╭─ Supplied material

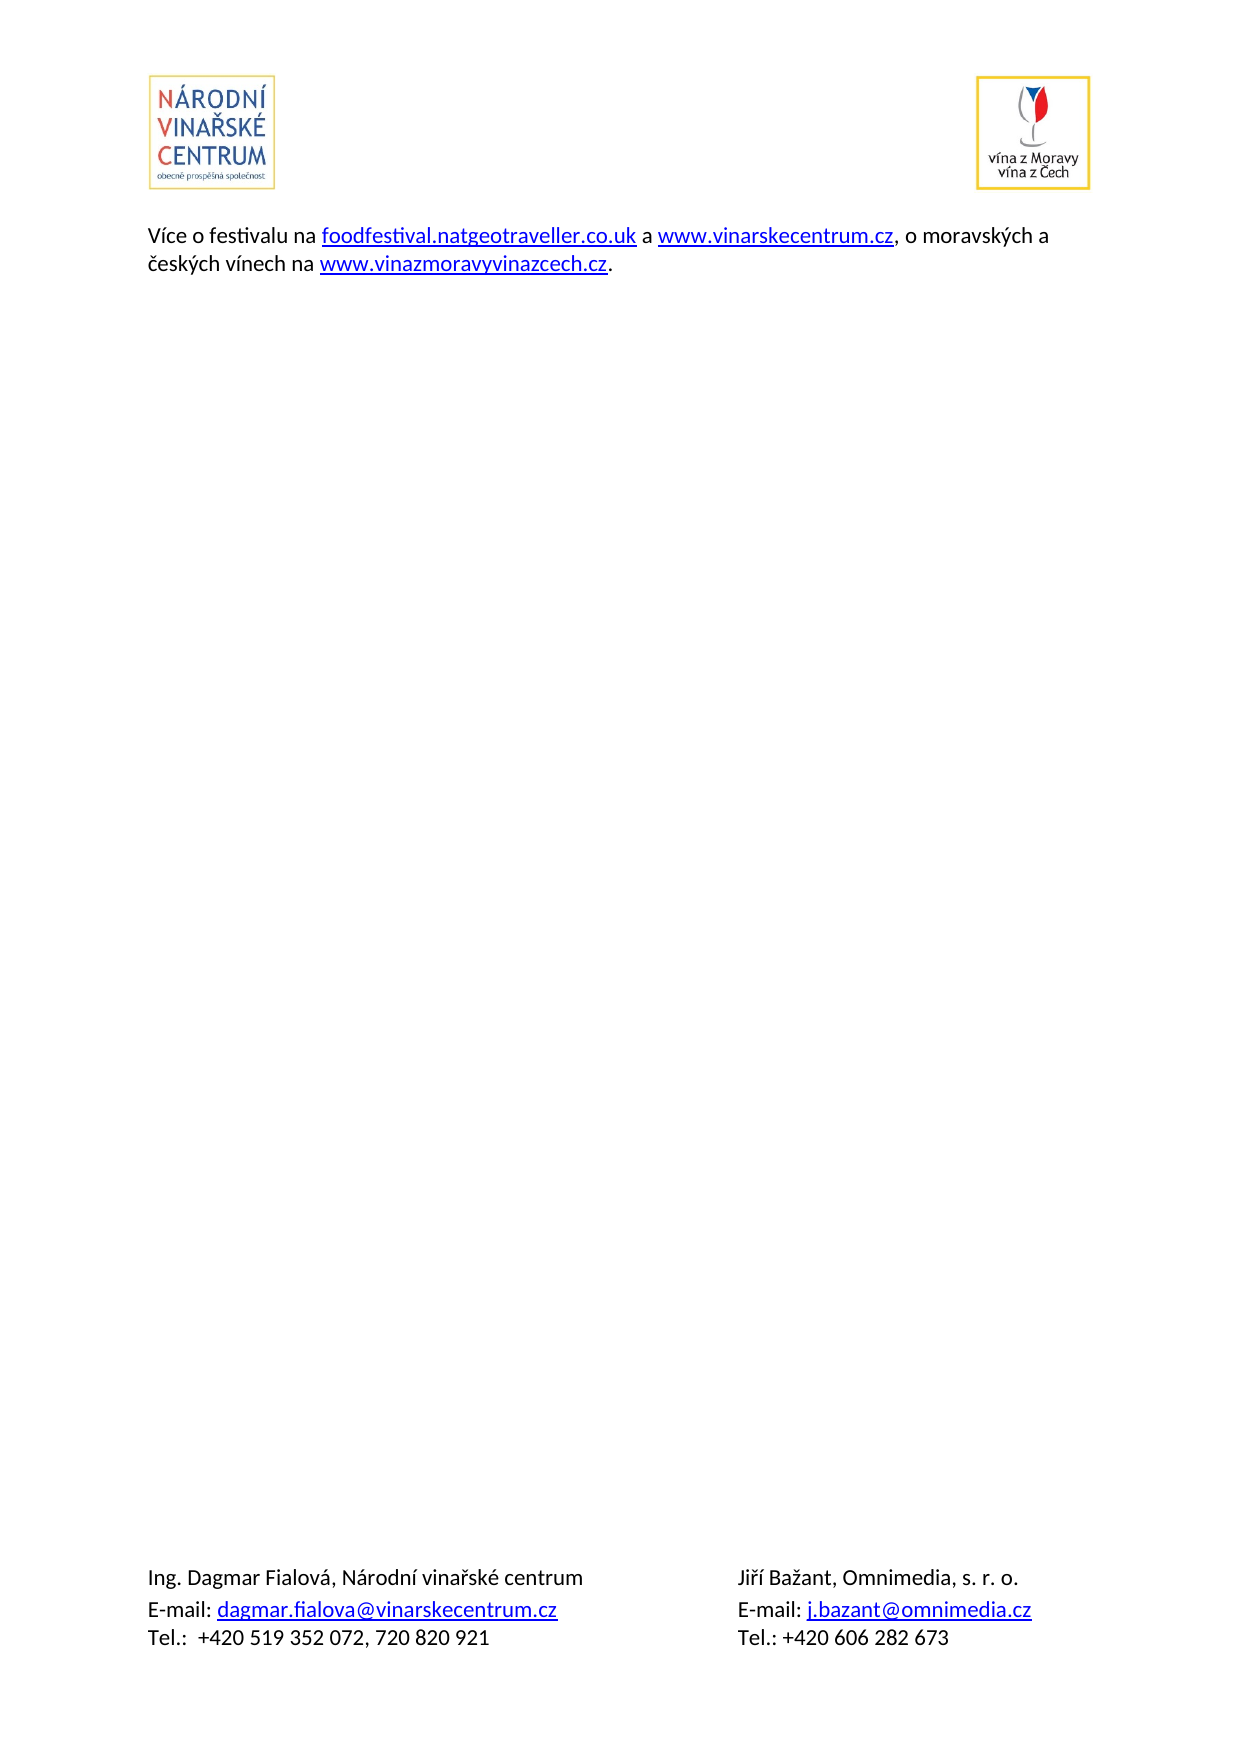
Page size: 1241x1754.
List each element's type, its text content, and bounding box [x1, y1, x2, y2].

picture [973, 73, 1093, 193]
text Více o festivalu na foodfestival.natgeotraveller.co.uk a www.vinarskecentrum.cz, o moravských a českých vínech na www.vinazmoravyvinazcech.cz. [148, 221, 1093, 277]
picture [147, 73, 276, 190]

╰─

● Exercise aim
The response should be the lines from the one containing "List each element's" through the last line of the data, set down exactly and with no other line.

● Response to this task
List each element's type, its text content, and bounding box [x1, y1, x2, y2].

picture [973, 73, 1093, 193]
text Více o festivalu na foodfestival.natgeotraveller.co.uk a www.vinarskecentrum.cz, o moravských a českých vínech na www.vinazmoravyvinazcech.cz. [148, 221, 1093, 277]
picture [147, 73, 276, 190]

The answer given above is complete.